On vous présente pourtant comme un producteur de musique électronique…

 

Encore un malentendu sur moi! C’est un terme qui me saoule, je n’ai pas envie que ce soit un album de producteur. Le producteur crée pour d’autres gens, et quand il le fait pour lui on a l’impression que c’est un exercice de style et non pas un vrai projet. Surtout en France, on a du mal à imaginer que les gens puissent sortir des cases. C’est vrai que j’ai collaboré avec d’autres artistes et que je le fais encore. J’ai beaucoup appris de ces collaborations : la rencontre de deux mondes m'intéresse beaucoup. Mais je n’aime pas quand les artistes me reprochent d’avoir un son trop marqué, quand ils veulent seulement un exécutant. Souvent, ce problème vient des managers. D'ailleurs, dès qu'ils sont présents en studio pour assister aux enregistrements, c’est super gênant, ça casse direct la vibe.

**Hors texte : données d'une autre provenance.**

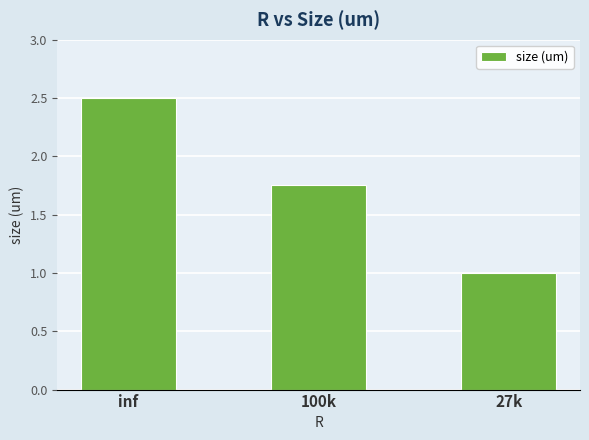

What is the difference between the maximum and minimum values?

1.5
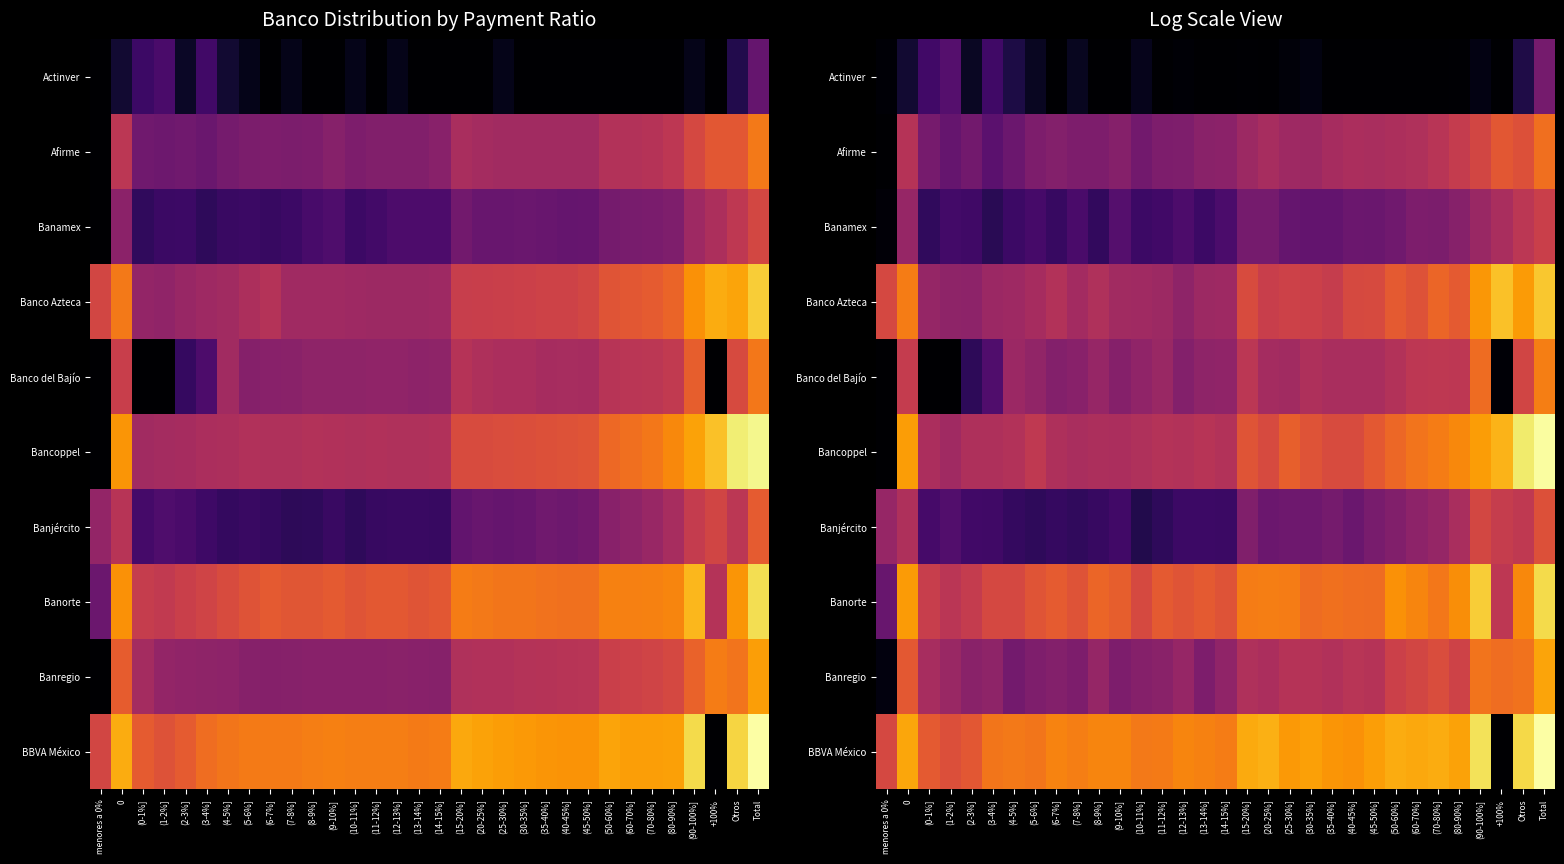

The value of Afirme at Total is 4.8. True or false?

False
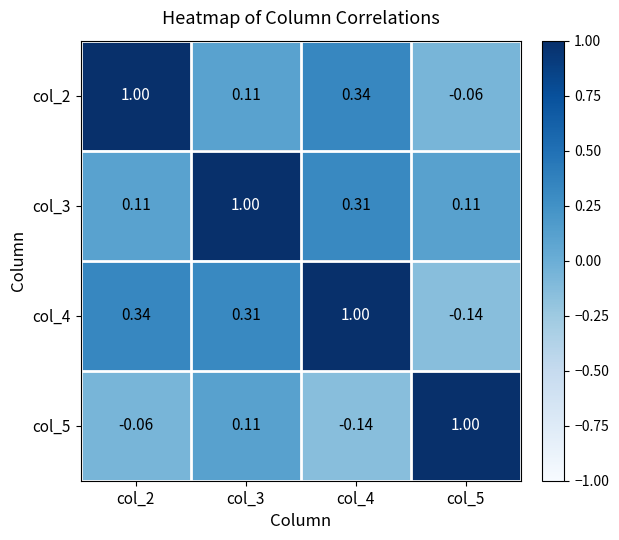

How many categories are shown in the chart?

4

Retrouvez-vous cette joie de la collaboration dans votre travail pour des défilés de mode ?

 

Oui c'est génial! J’ai travaillé avec Afterhomework et là, je suis en train de bosser pour un défilé Versace avec la DJ Clara 3000. On me donne des visions, des adjectifs en rapport avec la collection pour m'inspirer. J'aime beaucoup ce type de collaboration car cela te permet vraiment d'étendre ton univers : tes chansons peuvent durer 10 minutes, et c’est là que tu touches au mystique. De toute façon, les défilés de mode se situent dans cette dimension : Saint Laurent dans le désert, c'est vraiment mystique… Avec le cinéma et l'art contemporain, il s'agit des derniers univers qui ont cette portée là. J'ai souvent été inspiré en regardant des défilés, et notamment, par la plupart des défilés de Karl Lagerfeld, parce qu’il va vraiment loin.

 

Justement quel est votre rapport à la mode et aux vêtements ?

 

La mode en elle-même, je m'en fous un peu, quand je vois des gens trop lookés, ça ne m’intéresse pas. C’est l’élégance fantastique qui me plaît, quand il y a un détail drôle ou chic. Aujourd’hui par exemple, j’ai un jean un peu baggy et des Weston défoncées, je suis content de ce style, je suis chill. Les fringues, ça doit être quelque chose dans lequel tu es bien, c’est comme ça que tu as ton "attitude". Je ne suis pas du tout dans le sneakers game, pour moi il n’y a plus aucune sneaker cool, j’arrive plus à en mettre… Les seules que je trouve bien c’est les Yeezy… Avec un costume, ça claque.

 

Vos vêtements reflètent-ils votre personnalité?

 

Au premier abord, je suis très détendu, mais en même temps je suis très pointilleux, que ce soit en musique, en photo mais aussi en graphisme. Je peux vraiment péter un câble quand ce n'est pas bon. Le médiocre est très répandu de nos jours, c’est si facile de laisser passer des trucs mauvais. C’est comme quand tu mixes un son, autant y aller carrément, puisqu'un bon son à la fin, met tout le monde d'accord. Le beau est universel.